(Extracted data entries)
*** Block opens ***
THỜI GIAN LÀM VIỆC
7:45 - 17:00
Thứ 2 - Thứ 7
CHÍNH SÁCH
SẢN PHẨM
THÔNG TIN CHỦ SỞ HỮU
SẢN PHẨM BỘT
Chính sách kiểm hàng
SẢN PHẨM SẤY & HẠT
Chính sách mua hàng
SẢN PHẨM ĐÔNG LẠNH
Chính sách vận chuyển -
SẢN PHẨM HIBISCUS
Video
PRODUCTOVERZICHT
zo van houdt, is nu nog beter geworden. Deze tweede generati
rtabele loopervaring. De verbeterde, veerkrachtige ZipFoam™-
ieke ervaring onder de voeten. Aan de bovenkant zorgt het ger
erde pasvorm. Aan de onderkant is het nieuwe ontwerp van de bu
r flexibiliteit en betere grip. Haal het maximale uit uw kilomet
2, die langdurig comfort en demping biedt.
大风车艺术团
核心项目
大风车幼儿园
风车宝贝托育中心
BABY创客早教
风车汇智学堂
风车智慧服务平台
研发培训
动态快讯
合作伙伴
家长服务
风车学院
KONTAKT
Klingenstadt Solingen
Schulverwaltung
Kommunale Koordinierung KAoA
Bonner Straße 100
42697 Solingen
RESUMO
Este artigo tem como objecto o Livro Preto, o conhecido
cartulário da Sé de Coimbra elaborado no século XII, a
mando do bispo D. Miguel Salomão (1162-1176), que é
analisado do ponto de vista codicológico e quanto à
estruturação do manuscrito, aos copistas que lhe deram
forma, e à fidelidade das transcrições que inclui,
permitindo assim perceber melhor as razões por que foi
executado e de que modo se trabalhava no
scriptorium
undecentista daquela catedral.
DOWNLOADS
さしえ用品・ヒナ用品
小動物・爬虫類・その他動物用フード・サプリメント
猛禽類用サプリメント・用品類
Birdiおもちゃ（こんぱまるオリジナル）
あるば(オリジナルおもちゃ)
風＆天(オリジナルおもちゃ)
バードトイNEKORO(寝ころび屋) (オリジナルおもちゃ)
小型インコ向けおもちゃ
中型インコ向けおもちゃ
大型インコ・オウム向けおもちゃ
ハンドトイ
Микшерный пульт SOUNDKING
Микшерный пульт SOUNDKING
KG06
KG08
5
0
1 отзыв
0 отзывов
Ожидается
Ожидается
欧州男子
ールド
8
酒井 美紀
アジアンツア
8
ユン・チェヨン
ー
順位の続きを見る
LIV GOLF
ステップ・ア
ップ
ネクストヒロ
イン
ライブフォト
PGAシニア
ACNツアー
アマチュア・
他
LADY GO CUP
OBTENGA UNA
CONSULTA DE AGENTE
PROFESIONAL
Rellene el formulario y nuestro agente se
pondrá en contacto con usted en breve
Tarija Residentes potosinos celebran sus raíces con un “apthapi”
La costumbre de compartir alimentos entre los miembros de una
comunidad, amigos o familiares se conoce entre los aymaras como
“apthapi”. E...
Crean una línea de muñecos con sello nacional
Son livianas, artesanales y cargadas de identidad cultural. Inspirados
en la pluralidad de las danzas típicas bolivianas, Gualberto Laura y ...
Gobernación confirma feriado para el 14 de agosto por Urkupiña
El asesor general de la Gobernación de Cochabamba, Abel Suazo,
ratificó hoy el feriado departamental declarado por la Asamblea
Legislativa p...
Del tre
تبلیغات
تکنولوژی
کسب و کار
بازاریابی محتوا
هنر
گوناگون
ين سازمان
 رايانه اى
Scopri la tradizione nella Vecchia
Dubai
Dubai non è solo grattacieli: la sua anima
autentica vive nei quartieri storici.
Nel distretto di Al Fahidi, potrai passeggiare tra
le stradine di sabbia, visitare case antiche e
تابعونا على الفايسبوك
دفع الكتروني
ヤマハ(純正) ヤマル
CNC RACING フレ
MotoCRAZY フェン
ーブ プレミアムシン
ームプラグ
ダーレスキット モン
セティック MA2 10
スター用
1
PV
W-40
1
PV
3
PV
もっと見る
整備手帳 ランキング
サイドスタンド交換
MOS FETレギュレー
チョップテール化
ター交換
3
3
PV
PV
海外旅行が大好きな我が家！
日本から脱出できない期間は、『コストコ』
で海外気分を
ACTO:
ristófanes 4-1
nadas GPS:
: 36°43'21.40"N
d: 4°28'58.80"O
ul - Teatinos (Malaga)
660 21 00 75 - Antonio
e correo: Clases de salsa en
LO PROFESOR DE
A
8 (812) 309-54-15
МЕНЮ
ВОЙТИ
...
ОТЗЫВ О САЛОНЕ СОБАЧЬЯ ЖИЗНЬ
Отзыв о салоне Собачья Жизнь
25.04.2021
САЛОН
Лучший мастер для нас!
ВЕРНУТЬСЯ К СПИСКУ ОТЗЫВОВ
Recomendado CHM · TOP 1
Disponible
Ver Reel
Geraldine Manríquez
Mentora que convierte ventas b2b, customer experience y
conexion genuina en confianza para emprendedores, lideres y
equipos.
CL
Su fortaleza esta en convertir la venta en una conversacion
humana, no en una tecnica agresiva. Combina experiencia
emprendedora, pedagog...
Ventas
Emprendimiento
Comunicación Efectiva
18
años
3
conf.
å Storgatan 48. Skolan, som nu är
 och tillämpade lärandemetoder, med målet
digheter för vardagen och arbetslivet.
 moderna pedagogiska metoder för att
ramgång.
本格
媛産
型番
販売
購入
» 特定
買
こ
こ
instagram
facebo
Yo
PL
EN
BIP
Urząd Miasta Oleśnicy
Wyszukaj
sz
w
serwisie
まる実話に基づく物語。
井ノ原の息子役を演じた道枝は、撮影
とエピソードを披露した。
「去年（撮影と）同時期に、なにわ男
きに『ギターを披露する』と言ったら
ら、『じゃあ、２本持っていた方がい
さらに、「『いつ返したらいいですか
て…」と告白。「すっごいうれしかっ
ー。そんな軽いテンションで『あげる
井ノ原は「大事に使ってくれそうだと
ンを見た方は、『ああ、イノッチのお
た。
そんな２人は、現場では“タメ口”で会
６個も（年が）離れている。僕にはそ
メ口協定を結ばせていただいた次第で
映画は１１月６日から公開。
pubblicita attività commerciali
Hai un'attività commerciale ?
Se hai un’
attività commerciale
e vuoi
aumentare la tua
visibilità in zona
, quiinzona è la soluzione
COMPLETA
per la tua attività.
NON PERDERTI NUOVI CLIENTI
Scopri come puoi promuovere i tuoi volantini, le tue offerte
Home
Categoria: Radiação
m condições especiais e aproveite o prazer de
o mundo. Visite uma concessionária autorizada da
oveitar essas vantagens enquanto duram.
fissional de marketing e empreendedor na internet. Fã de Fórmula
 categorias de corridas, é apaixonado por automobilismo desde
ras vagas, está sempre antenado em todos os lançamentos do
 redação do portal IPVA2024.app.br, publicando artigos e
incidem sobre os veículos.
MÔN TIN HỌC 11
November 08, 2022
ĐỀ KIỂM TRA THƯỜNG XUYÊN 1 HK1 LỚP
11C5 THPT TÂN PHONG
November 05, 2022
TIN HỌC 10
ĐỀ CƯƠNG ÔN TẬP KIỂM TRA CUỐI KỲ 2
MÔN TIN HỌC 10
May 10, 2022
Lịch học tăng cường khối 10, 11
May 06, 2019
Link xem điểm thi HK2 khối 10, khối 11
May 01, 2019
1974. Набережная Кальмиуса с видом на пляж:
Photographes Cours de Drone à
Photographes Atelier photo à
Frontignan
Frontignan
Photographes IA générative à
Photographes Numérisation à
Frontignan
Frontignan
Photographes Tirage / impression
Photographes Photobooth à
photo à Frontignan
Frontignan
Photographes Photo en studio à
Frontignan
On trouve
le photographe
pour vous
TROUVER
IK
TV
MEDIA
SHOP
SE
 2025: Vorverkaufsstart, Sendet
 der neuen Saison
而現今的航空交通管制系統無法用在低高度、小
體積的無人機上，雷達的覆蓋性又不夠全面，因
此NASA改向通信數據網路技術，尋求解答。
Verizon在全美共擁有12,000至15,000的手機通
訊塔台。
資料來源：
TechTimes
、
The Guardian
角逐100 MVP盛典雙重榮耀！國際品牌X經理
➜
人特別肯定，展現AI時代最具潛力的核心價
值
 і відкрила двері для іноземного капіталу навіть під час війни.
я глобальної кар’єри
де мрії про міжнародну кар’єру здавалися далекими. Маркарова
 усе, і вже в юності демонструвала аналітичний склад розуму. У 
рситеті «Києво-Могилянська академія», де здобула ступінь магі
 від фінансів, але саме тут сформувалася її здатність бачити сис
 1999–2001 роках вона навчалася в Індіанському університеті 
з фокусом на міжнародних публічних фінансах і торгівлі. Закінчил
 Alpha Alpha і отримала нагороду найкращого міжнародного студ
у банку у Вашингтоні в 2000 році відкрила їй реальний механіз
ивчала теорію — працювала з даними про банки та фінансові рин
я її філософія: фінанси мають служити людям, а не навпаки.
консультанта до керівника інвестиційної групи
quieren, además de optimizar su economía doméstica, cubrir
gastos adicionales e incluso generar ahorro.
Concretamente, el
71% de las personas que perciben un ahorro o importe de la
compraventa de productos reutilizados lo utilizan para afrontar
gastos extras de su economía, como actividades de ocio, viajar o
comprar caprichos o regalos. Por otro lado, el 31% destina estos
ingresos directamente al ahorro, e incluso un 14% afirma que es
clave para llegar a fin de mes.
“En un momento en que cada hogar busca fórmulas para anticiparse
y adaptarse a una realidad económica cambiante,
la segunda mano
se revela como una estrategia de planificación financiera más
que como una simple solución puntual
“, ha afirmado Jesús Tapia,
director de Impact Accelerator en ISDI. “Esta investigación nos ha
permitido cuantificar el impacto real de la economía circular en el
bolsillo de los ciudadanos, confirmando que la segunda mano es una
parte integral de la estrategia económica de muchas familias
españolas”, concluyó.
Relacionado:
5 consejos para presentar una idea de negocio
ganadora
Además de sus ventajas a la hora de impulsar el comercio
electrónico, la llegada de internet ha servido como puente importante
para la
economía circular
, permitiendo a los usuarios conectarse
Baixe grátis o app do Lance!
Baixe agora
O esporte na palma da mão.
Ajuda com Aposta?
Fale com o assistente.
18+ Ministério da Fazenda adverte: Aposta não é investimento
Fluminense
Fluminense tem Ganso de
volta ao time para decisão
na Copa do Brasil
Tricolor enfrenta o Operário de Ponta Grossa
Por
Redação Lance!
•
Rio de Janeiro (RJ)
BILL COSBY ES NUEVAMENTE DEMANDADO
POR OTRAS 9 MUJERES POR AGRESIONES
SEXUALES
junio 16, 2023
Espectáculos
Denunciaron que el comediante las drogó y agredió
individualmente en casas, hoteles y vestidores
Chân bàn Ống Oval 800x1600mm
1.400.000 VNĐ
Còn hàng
*** Block closes ***
◆ **Exercise directions**:
Copy the lines above exactly, beginning at the line that has "SẢN PHẨM HIBISCUS" and stopping after the line that has "r flexibiliteit en", and omit the rest.

◆ **Result for this task**:
SẢN PHẨM HIBISCUS
Video
PRODUCTOVERZICHT
zo van houdt, is nu nog beter geworden. Deze tweede generati
rtabele loopervaring. De verbeterde, veerkrachtige ZipFoam™-
ieke ervaring onder de voeten. Aan de bovenkant zorgt het ger
erde pasvorm. Aan de onderkant is het nieuwe ontwerp van de bu
r flexibiliteit en betere grip. Haal het maximale uit uw kilomet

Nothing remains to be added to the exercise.